Meaning of Capitalization
- Capitalization is determining the amount of funds needed to run a business.
- It includes the par value of share capital and debentures only, excluding reserves and surplus.
- Guthman and Dougall define capitalization as the sum of the par value of outstanding stocks and bonds.
- Bonneville and Dewey define it as the balance sheet value of outstanding stocks and bonds.
- Arthur S. Dewing defines it as the total par value of all shares.
Types of Capitalization
- Capitalization is classified into three types based on its nature: over, under, and watered capitalization.
Over Capitalization
- Over capitalization occurs when a company has excess capital relative to its activity level.
- It means having more capital than required, with funds not properly utilized.
- Bonneville, Dewey, and Kelly define it as a business's inability to earn a fair rate on its outstanding securities.
- Example: A company earning Rs. 50,000 with an expected 10% return is properly capitalized.
- If the capital investment is Rs. 60,000, over capitalization is to the extent of Rs. 1,00,000 and the new rate of earning would be 8.33%.
- When a company is over capitalized, the rate of earnings decreases.
Causes of Over Capitalization
- Over issue of capital by the company.
- Borrowing large amounts of capital at high interest rates.
- Providing inadequate depreciation to fixed assets.
- Excessive payments for acquiring goodwill.
- High rate of taxation.
- Underestimation of capitalization rate.
Effects of Over Capitalization
- Reduces the earning capacity of shares.
- Creates difficulties in obtaining necessary capital.
- Leads to a fall in the market price of shares.
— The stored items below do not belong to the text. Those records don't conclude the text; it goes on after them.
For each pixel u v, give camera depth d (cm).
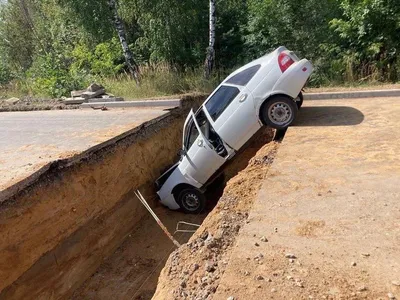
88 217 606
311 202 351
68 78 1413
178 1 1441
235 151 662
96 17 1505
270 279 254
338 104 768
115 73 1473
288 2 1169
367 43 1075
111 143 702
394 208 323
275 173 429
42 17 1950
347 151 473
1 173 536
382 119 602
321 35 1168
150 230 728
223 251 326
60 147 665
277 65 620
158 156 852
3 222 455
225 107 649
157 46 1488
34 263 493
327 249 279
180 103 1017
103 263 629
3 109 1183
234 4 1553
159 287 327
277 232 308
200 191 740
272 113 627
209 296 262
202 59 1485
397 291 231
- Creates problems in re-organization.
- Results in under or misutilization of resources.
Remedies for Over Capitalization
- Effective management and systematic design of the capital structure are needed.
- Efficient management can reduce over capitalization.
- Redemption of preference share capital with a high dividend rate help.
- Reorganization of equity share capital needed.
- Reduction of debt capital is necessary.
Under Capitalization
- Under capitalization occurs when a company's actual capitalization is lower than warranted by its earning capacity.
- It is not the same as inadequate capital.
- Gerstenberg defines it as when a corporation's profit rate is exceptionally high.
- Hoagland defines it as an excess of true asset value over outstanding stocks and bonds.
Causes of Under Capitalization
- Underestimation of capital requirements.
- Underestimation of initial and future earnings.
- Maintaining high efficiency standards.
- Conservative dividend policy.
- Desire for control and trading on equity.
Effects of Under Capitalization
- Leads to the manipulation of the market value of shares.
- Increases the marketability of shares.
- May lead to more government control and higher taxation.
- Causes consumers to feel exploited by the company.
- Leads to high competition.
Remedies of Under Capitalization
- Can be compensated with a fresh issue of shares.
- Increasing the par value of shares can help.
- Issue of bonus shares to existing shareholders can correct it.
- Reducing the dividend per share by splitting shares is a solution.
Watered Capitalization
- Watered stock occurs when a company's stock or capital is not backed by equivalent asset value.
- In simple terms, the realizable value of assets is less than the book value.
- Hoagland defines it as a stock with a true value less than its book value.
Causes of Watered Capital
- Watered capital generally arises at the time of incorporation or during the business's lifetime.
- Acquiring assets at a high price.
- Adopting an ineffective depreciation policy.
- Purchasing worthless intangible assets at a higher price.